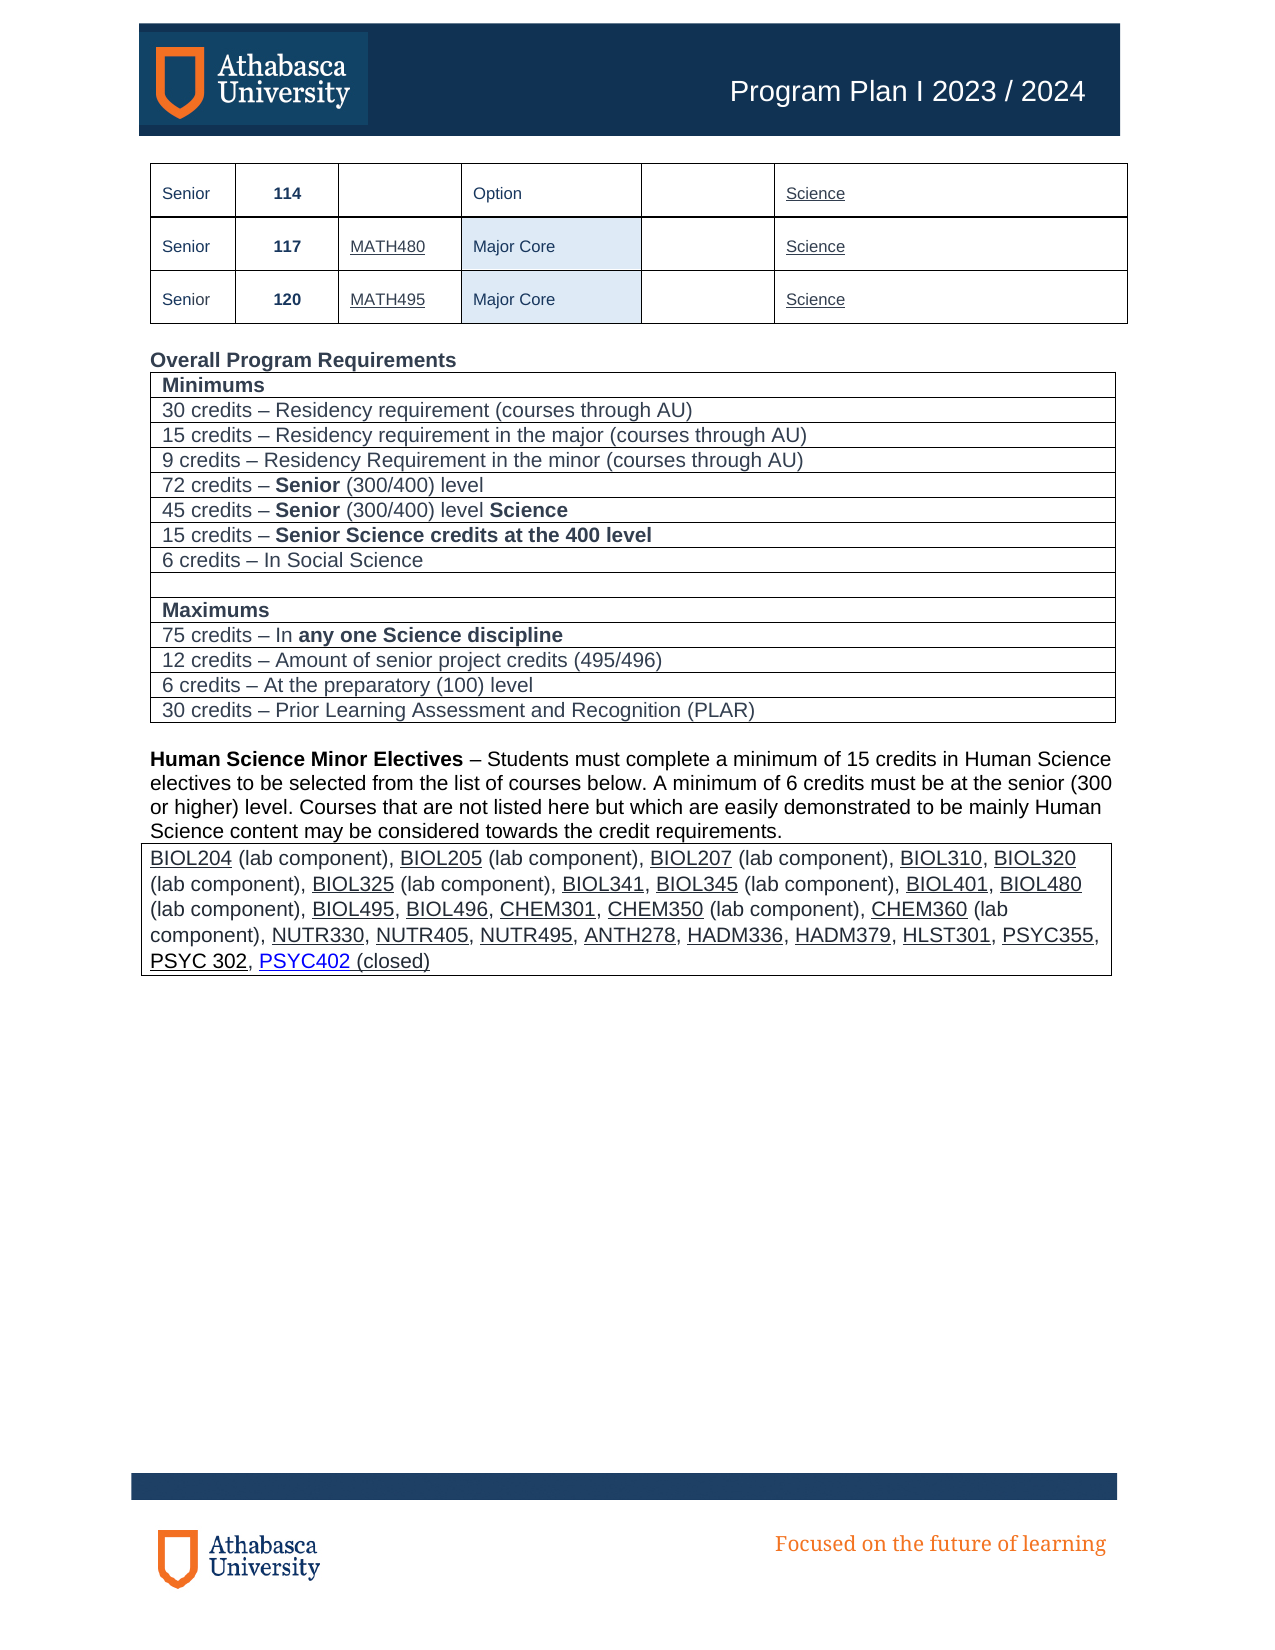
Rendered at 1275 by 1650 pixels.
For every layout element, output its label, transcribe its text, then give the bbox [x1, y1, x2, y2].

table_cell 6 credits – In Social Science [151, 548, 1115, 572]
table_cell Science [775, 164, 1127, 216]
table_cell Senior [151, 164, 235, 216]
table_cell Senior [151, 271, 235, 323]
table_cell 15 credits – Residency requirement in the major (courses through AU) [151, 423, 1115, 447]
table_cell 15 credits – Senior Science credits at the 400 level [151, 523, 1115, 547]
table_cell 9 credits – Residency Requirement in the minor (courses through AU) [151, 448, 1115, 472]
table_cell [642, 271, 774, 323]
picture [139, 32, 368, 125]
table_cell 30 credits – Residency requirement (courses through AU) [151, 398, 1115, 422]
text Human Science Minor Electives – Students must complete a minimum of 15 credits in Human Science electives to be selected from the list of courses below. A minimum of 6 credits must be at the senior (300 or higher) level. Courses that are not listed here but which are easily demonstrated to be mainly Human Science content may be considered towards the credit requirements. [150, 747, 1116, 842]
text BIOL204 (lab component), BIOL205 (lab component), BIOL207 (lab component), BIOL310, BIOL320 (lab component), BIOL325 (lab component), BIOL341, BIOL345 (lab component), BIOL401, BIOL480 (lab component), BIOL495, BIOL496, CHEM301, CHEM350 (lab component), CHEM360 (lab component), NUTR330, NUTR405, NUTR495, ANTH278, HADM336, HADM379, HLST301, PSYC355, PSYC 302, PSYC402 (closed) [142, 844, 1111, 975]
text Overall Program Requirements [150, 348, 1116, 372]
table_cell 12 credits – Amount of senior project credits (495/496) [151, 648, 1115, 672]
table_cell Science [775, 271, 1127, 323]
table_cell MATH480 [339, 218, 461, 269]
table_cell 114 [236, 164, 338, 216]
picture [155, 1525, 324, 1593]
table_cell 6 credits – At the preparatory (100) level [151, 673, 1115, 697]
table_cell 72 credits – Senior (300/400) level [151, 473, 1115, 497]
table_cell 120 [236, 271, 338, 323]
table_cell [151, 573, 1115, 597]
table_cell [642, 218, 774, 269]
table_cell Major Core [462, 218, 641, 269]
table_cell 45 credits – Senior (300/400) level Science [151, 498, 1115, 522]
table_cell [339, 164, 461, 216]
table_cell 30 credits – Prior Learning Assessment and Recognition (PLAR) [151, 698, 1115, 722]
table_cell [642, 164, 774, 216]
table_cell Maximums [151, 598, 1115, 622]
table_cell Science [775, 218, 1127, 269]
table_cell Senior [151, 218, 235, 269]
table_header Minimums [151, 373, 1115, 397]
table_cell 117 [236, 218, 338, 269]
table_cell 75 credits – In any one Science discipline [151, 623, 1115, 647]
picture [131, 1473, 1118, 1500]
table_cell Major Core [462, 271, 641, 323]
table_cell MATH495 [339, 271, 461, 323]
table_cell Option [462, 164, 641, 216]
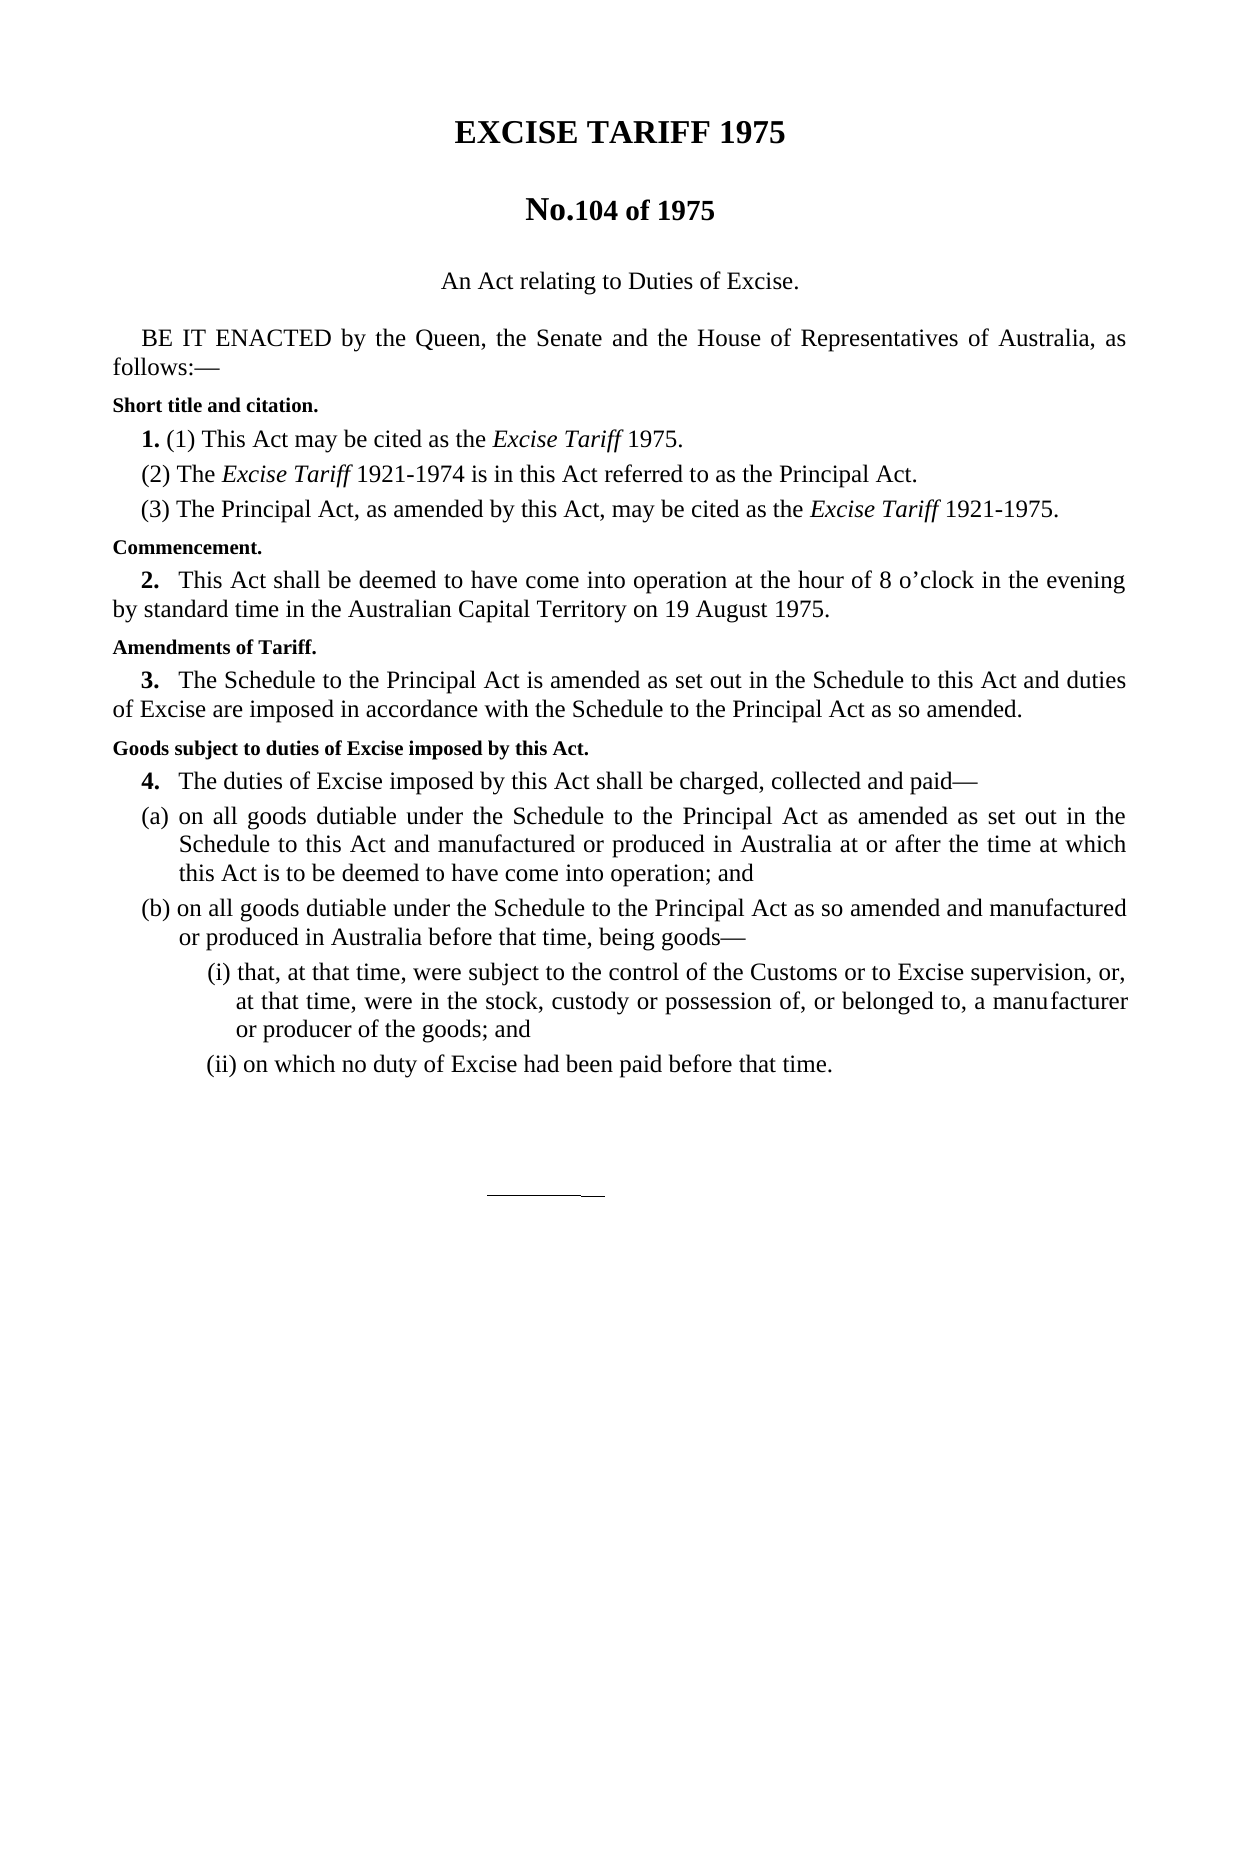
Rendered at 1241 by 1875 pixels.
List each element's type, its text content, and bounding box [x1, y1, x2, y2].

text Amendments of Tariff. [112, 635, 1128, 659]
text 4. The duties of Excise imposed by this Act shall be charged, collected and paid— [112, 766, 1128, 794]
text (a) on all goods dutiable under the Schedule to the Principal Act as amended as set out in the Schedule to this Act and manufactured or produced in Australia at or after the time at which this Act is to be deemed to have come into operation; and [141, 801, 1128, 887]
text Short title and citation. [112, 393, 1128, 417]
text EXCISE TARIFF 1975 [112, 112, 1128, 151]
text Goods subject to duties of Excise imposed by this Act. [112, 736, 1128, 759]
text (i) that, at that time, were subject to the control of the Customs or to Excise supervision, or, at that time, were in the stock, custody or possession of, or belonged to, a manufacturer or producer of the goods; and [207, 957, 1128, 1043]
text No.104 of 1975 [112, 189, 1128, 227]
text Commencement. [112, 535, 1128, 559]
text An Act relating to Duties of Excise. [112, 266, 1128, 294]
text BE IT ENACTED by the Queen, the Senate and the House of Representatives of Australia, as follows:— [112, 323, 1128, 381]
text (3) The Principal Act, as amended by this Act, may be cited as the Excise Tariff 1921-1975. [112, 494, 1128, 522]
text 3. The Schedule to the Principal Act is amended as set out in the Schedule to this Act and duties of Excise are imposed in accordance with the Schedule to the Principal Act as so amended. [112, 666, 1128, 723]
text (ii) on which no duty of Excise had been paid before that time. [112, 1049, 1128, 1078]
text (2) The Excise Tariff 1921-1974 is in this Act referred to as the Principal Act. [112, 459, 1128, 487]
text (b) on all goods dutiable under the Schedule to the Principal Act as so amended and manufactured or produced in Australia before that time, being goods— [141, 893, 1128, 951]
text 1. (1) This Act may be cited as the Excise Tariff 1975. [112, 424, 1128, 452]
text 2. This Act shall be deemed to have come into operation at the hour of 8 o’clock in the evening by standard time in the Australian Capital Territory on 19 August 1975. [112, 565, 1128, 623]
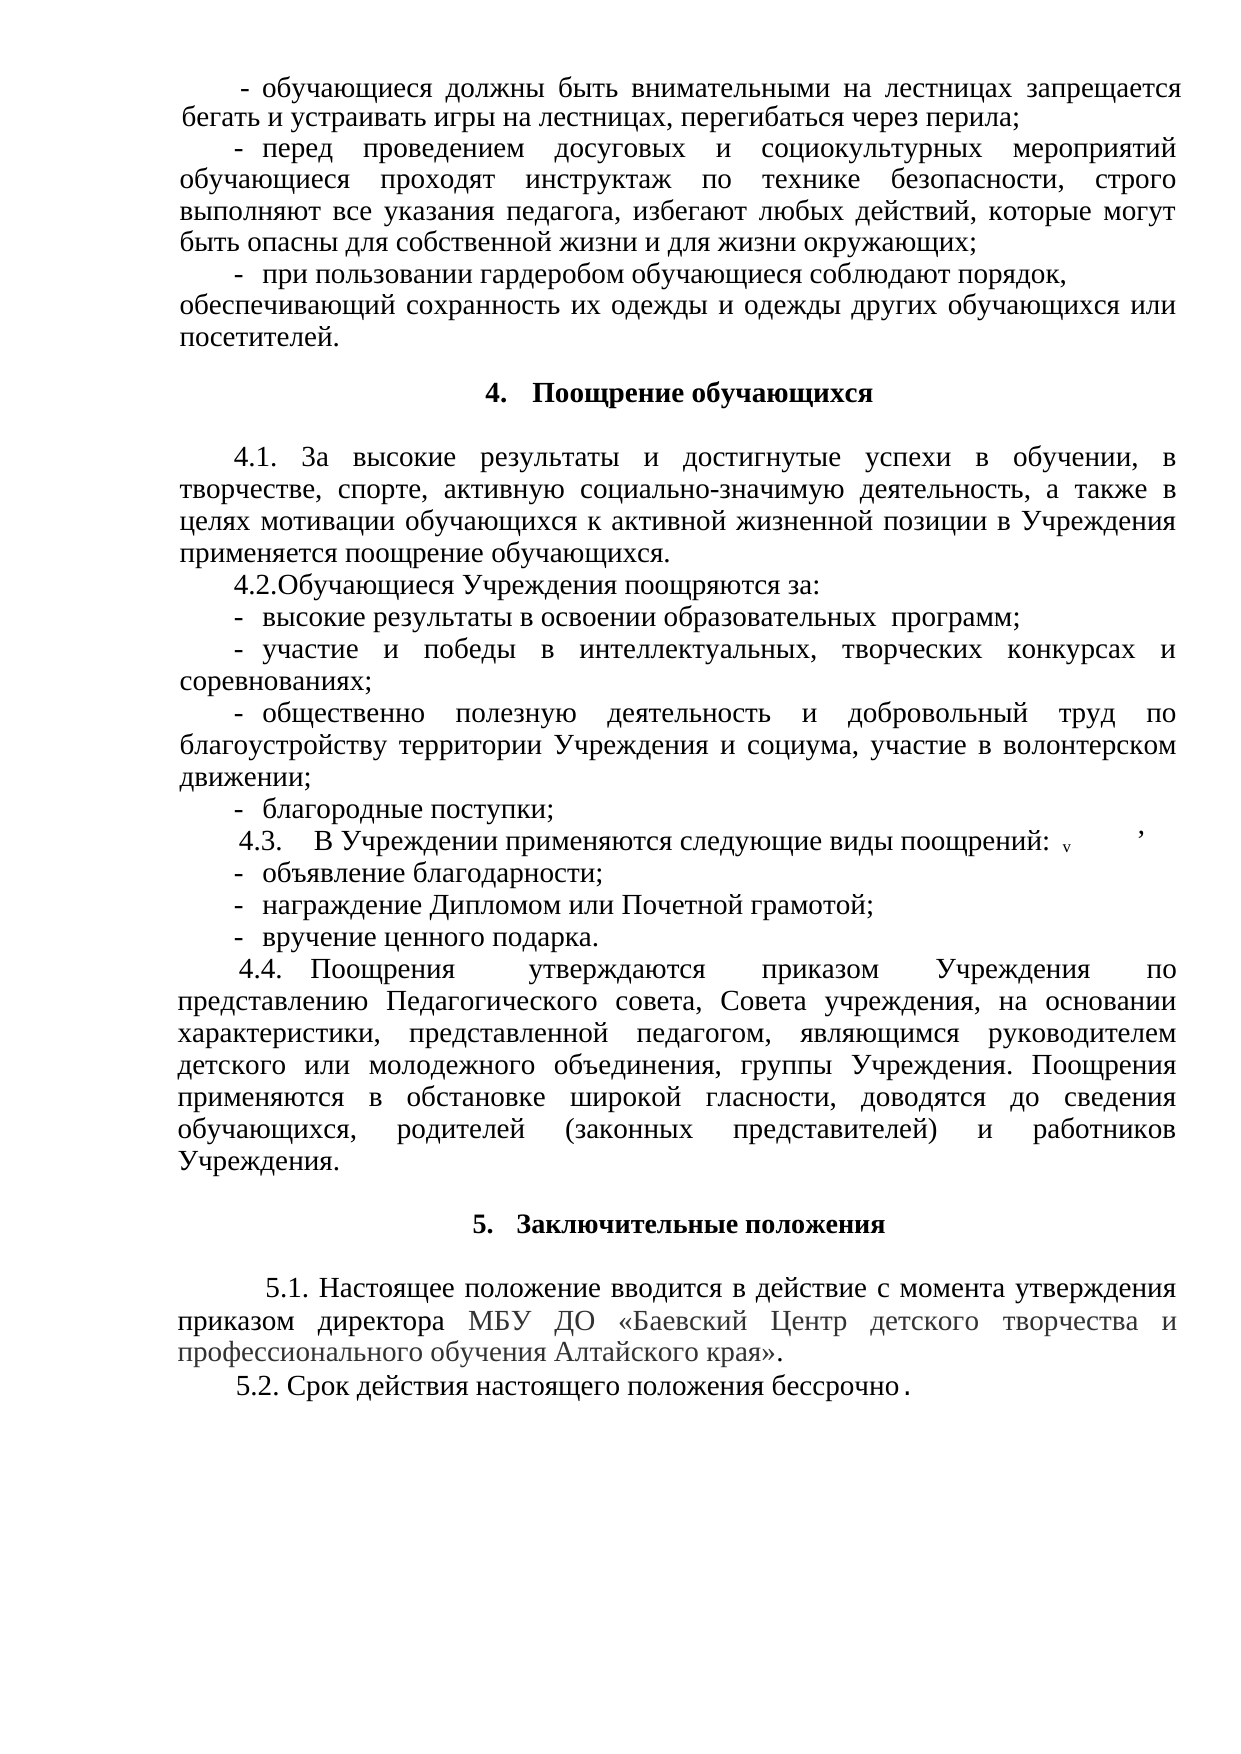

» PROBLEM TO SOLVE
Write every entry out again exactly, dropping the pictures.

» THE ANSWER
Rendered at 1275 by 1650 pixels.
For every layout element, output its label, transcribe its text, then give the bbox [x1, y1, x2, y2].

table_cell 6 credits – In Social Science [151, 548, 1115, 572]
table_cell Science [775, 164, 1127, 216]
table_cell Senior [151, 164, 235, 216]
table_cell Senior [151, 271, 235, 323]
table_cell 15 credits – Residency requirement in the major (courses through AU) [151, 423, 1115, 447]
table_cell 15 credits – Senior Science credits at the 400 level [151, 523, 1115, 547]
table_cell 9 credits – Residency Requirement in the minor (courses through AU) [151, 448, 1115, 472]
table_cell [642, 271, 774, 323]
picture [139, 32, 368, 125]
table_cell 30 credits – Residency requirement (courses through AU) [151, 398, 1115, 422]
text Human Science Minor Electives – Students must complete a minimum of 15 credits in Human Science electives to be selected from the list of courses below. A minimum of 6 credits must be at the senior (300 or higher) level. Courses that are not listed here but which are easily demonstrated to be mainly Human Science content may be considered towards the credit requirements. [150, 747, 1116, 842]
text BIOL204 (lab component), BIOL205 (lab component), BIOL207 (lab component), BIOL310, BIOL320 (lab component), BIOL325 (lab component), BIOL341, BIOL345 (lab component), BIOL401, BIOL480 (lab component), BIOL495, BIOL496, CHEM301, CHEM350 (lab component), CHEM360 (lab component), NUTR330, NUTR405, NUTR495, ANTH278, HADM336, HADM379, HLST301, PSYC355, PSYC 302, PSYC402 (closed) [142, 844, 1111, 975]
text Overall Program Requirements [150, 348, 1116, 372]
table_cell 12 credits – Amount of senior project credits (495/496) [151, 648, 1115, 672]
table_cell Science [775, 271, 1127, 323]
table_cell MATH480 [339, 218, 461, 269]
table_cell 114 [236, 164, 338, 216]
picture [155, 1525, 324, 1593]
table_cell 6 credits – At the preparatory (100) level [151, 673, 1115, 697]
table_cell 72 credits – Senior (300/400) level [151, 473, 1115, 497]
table_cell 120 [236, 271, 338, 323]
table_cell [151, 573, 1115, 597]
table_cell [642, 218, 774, 269]
table_cell Major Core [462, 218, 641, 269]
table_cell 45 credits – Senior (300/400) level Science [151, 498, 1115, 522]
table_cell [339, 164, 461, 216]
table_cell 30 credits – Prior Learning Assessment and Recognition (PLAR) [151, 698, 1115, 722]
table_cell [642, 164, 774, 216]
table_cell Maximums [151, 598, 1115, 622]
table_cell Science [775, 218, 1127, 269]
table_cell Senior [151, 218, 235, 269]
table_header Minimums [151, 373, 1115, 397]
table_cell 117 [236, 218, 338, 269]
table_cell 75 credits – In any one Science discipline [151, 623, 1115, 647]
picture [131, 1473, 1118, 1500]
table_cell Major Core [462, 271, 641, 323]
table_cell MATH495 [339, 271, 461, 323]
table_cell Option [462, 164, 641, 216]
Rendered at 1241 by 1875 pixels.
List each element's type, its text content, and bounding box [x1, y1, x2, y2].

text Amendments of Tariff. [112, 635, 1128, 659]
text 4. The duties of Excise imposed by this Act shall be charged, collected and paid— [112, 766, 1128, 794]
text (a) on all goods dutiable under the Schedule to the Principal Act as amended as set out in the Schedule to this Act and manufactured or produced in Australia at or after the time at which this Act is to be deemed to have come into operation; and [141, 801, 1128, 887]
text Short title and citation. [112, 393, 1128, 417]
text EXCISE TARIFF 1975 [112, 112, 1128, 151]
text Goods subject to duties of Excise imposed by this Act. [112, 736, 1128, 759]
text (i) that, at that time, were subject to the control of the Customs or to Excise supervision, or, at that time, were in the stock, custody or possession of, or belonged to, a manufacturer or producer of the goods; and [207, 957, 1128, 1043]
text No.104 of 1975 [112, 189, 1128, 227]
text Commencement. [112, 535, 1128, 559]
text An Act relating to Duties of Excise. [112, 266, 1128, 294]
text BE IT ENACTED by the Queen, the Senate and the House of Representatives of Australia, as follows:— [112, 323, 1128, 381]
text (3) The Principal Act, as amended by this Act, may be cited as the Excise Tariff 1921-1975. [112, 494, 1128, 522]
text 3. The Schedule to the Principal Act is amended as set out in the Schedule to this Act and duties of Excise are imposed in accordance with the Schedule to the Principal Act as so amended. [112, 666, 1128, 723]
text (ii) on which no duty of Excise had been paid before that time. [112, 1049, 1128, 1078]
text (2) The Excise Tariff 1921-1974 is in this Act referred to as the Principal Act. [112, 459, 1128, 487]
text (b) on all goods dutiable under the Schedule to the Principal Act as so amended and manufactured or produced in Australia before that time, being goods— [141, 893, 1128, 951]
text 1. (1) This Act may be cited as the Excise Tariff 1975. [112, 424, 1128, 452]
text 2. This Act shall be deemed to have come into operation at the hour of 8 o’clock in the evening by standard time in the Australian Capital Territory on 19 August 1975. [112, 565, 1128, 623]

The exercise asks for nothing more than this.